Task requirements:
Can you copy every one of these items word for word, leaving the pictures out?

--- Data shown Enclosed Below ---

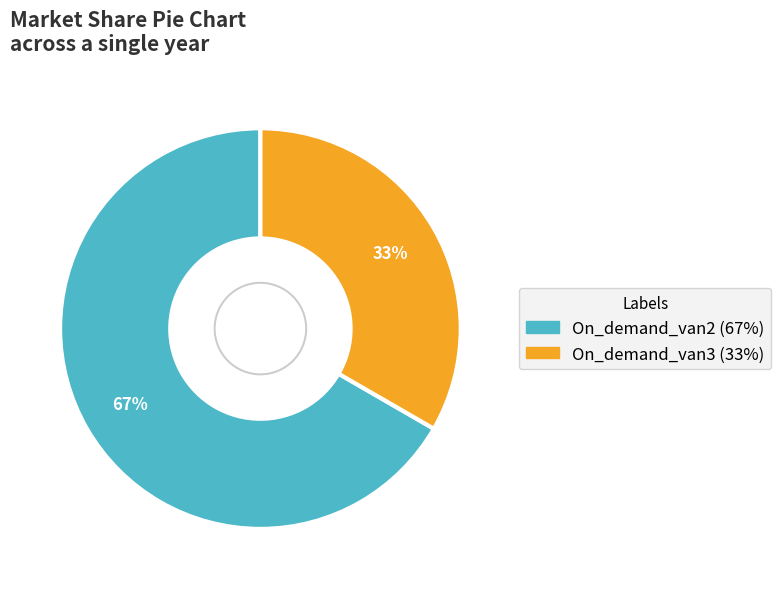

True or false: On_demand_van2 accounts for 67% of the total.

True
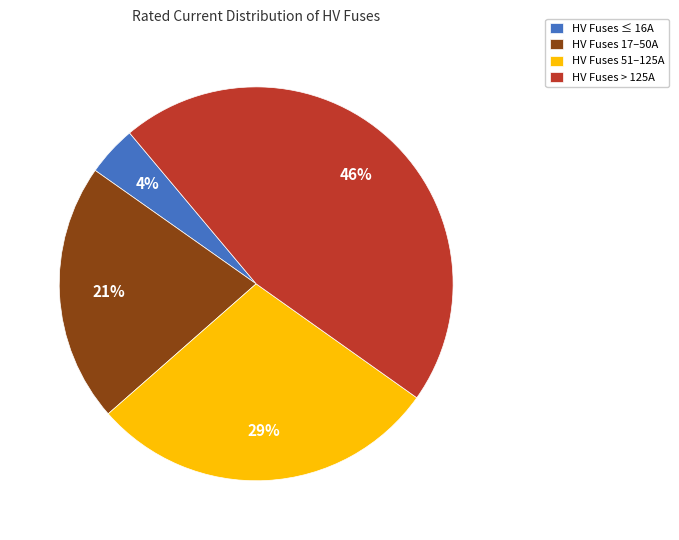

Is there a majority slice in this chart?

No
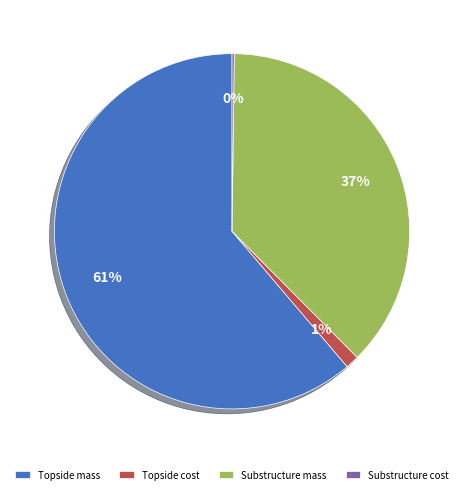

Combined, do Topside mass and Topside cost account for over 50%?

Yes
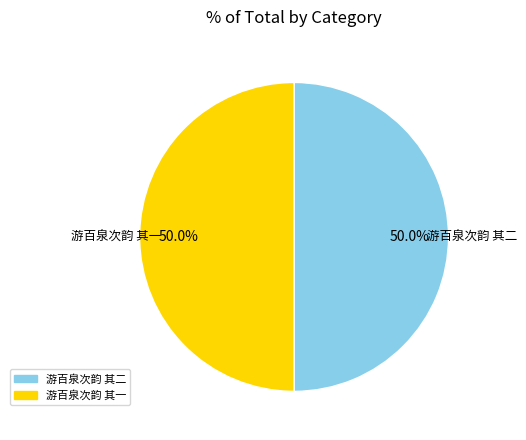

Approximately how many times larger is the value at 游百泉次韵 其二 compared to 游百泉次韵 其一?

1.0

--- End of Enclosed Data shown ---

Written answer:
True or false: On_demand_van2 accounts for 67% of the total.

True

Is there a majority slice in this chart?

No

Combined, do Topside mass and Topside cost account for over 50%?

Yes

Approximately how many times larger is the value at 游百泉次韵 其二 compared to 游百泉次韵 其一?

1.0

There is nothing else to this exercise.